Well, "strong AI" is really more of a philosophical question than a technical one. You may "believe" in it and choose to apply that believe to AIW, but it's not really something you can prove.
Certainly.
It's very possible I just didn't know / don't know what I'm doing
Sure, no worries.
At a tactical level, AIW is very RPS-ish. Fighter>Bomber>Frigate>Fighter (I think). The fact that the AI apparently doesn't pick a force mixture based on the player's current force mixture means that you've basically decided on a random strategy for the AI force mix -- which can force the player into a tactical tie, just like a random strategy in RPS can. (Unless the AI picks a non-random force mixture that isn't responsive to the player force mixture, in which case the AI is doomed to a tactical loss position over time.) This is probably a good decision, since a human might be better at adapting to a co-adapting enemy force mixture than the AI would be. On the other hand, you may want to look at some of the algorithms of the winners of the International RoShamBo Programming Competition (http://webdocs.cs.ualberta.ca/~darse/rsbpc.html). I think I remember reading that these programs could regularly beat humans at RPS tournaments.

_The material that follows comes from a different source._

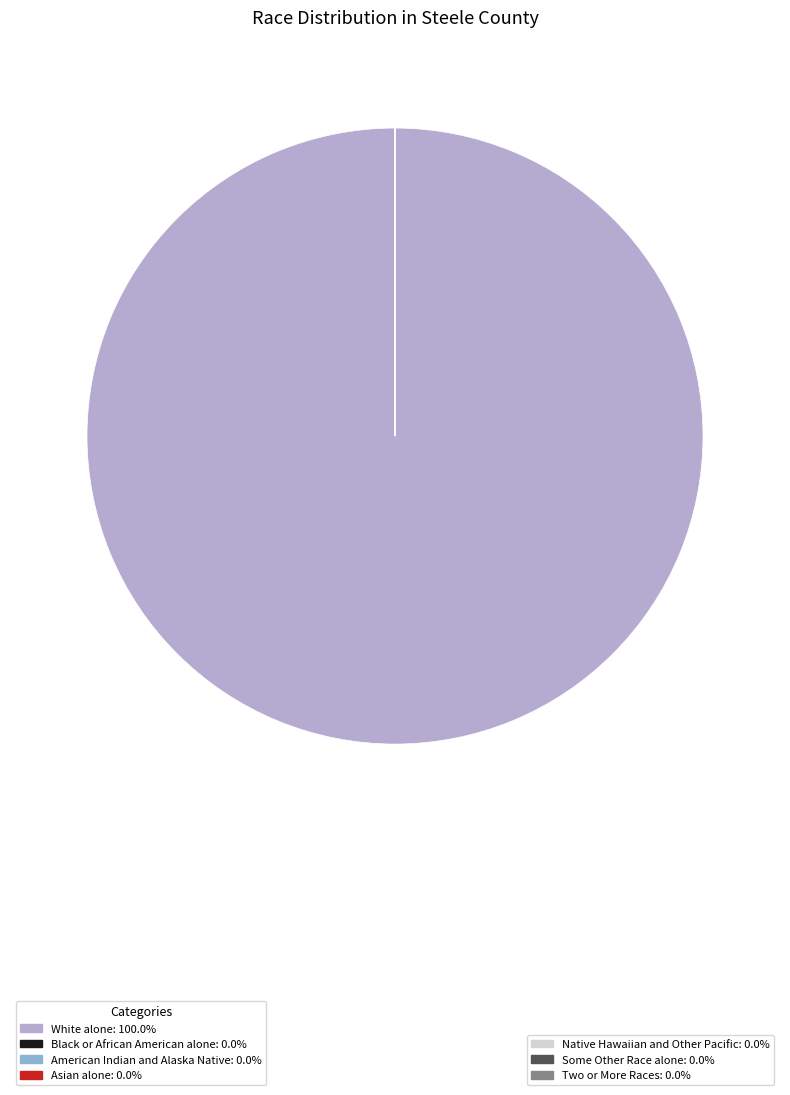

Is there a majority slice in this chart?

Yes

Yes, there are a huge amount of RPS relationships, and the AI does not choose its ship mixes. However, it's vastly more complex than even Rock-Paper-Scissors-Lizard-Spock, in that there are dozens of interrelationships. The AI generally tries to keep something of a balanced force on its own planets, and then the human players have the "tempo" (in the Chess sense) to treat this as a puzzle of sorts to solve. If the AI was always adjusting its ship mixes versus your ship mix adjustments, I think that would lead to the only valid strategy for human players being to keep a super-broad array of ships in every mix. As it is that is sort of the case already, but that is mitigated somewhat by the AI being more of a specialist at each wave and guard post, and thus the player having some opportunity to specialize in response to those.
I guess the main thing is that the AI is acting here both as a scenario generator and as an opponent, and ship mixes are completely about scenario instead of trying to beat you. For every reaction there is an equal and opposite one, and if the AI were more pointed and sneaky with its ship mixes, then the human players would not get to be. As it stands, the AI is intentionally not, and so the players get to be a bit. I guess my main goal in general with the AI in AI War is not to win and kill the humans immediately, but rather to provide the widest variety of interesting and challenging situations possible. To that end, certain sorts of superfast analysis I keep out of the hands of the AI. On the other side, in tactical engagements where the ships are already set and known, I let it work in an unbridled fashion (assuming a high enough difficulty level). So that gives really a hybrid mix, where the AI is trying to beat you and where it is just trying to set up an interesting scenario; in many ways, the AI Director in Left 4 Dead does a lot of the same sort of thing -- in its case, it is more about mood and tempo and atmosphere than just trying to kill you (when it populates zombies), but the zombies themselves act out of a sole desire to kill you as fast as possible. Sort of the same idea in AI War, although I hadn't played L4D until well after AI War was released (I had read articles, though, and they were something of an inspiration).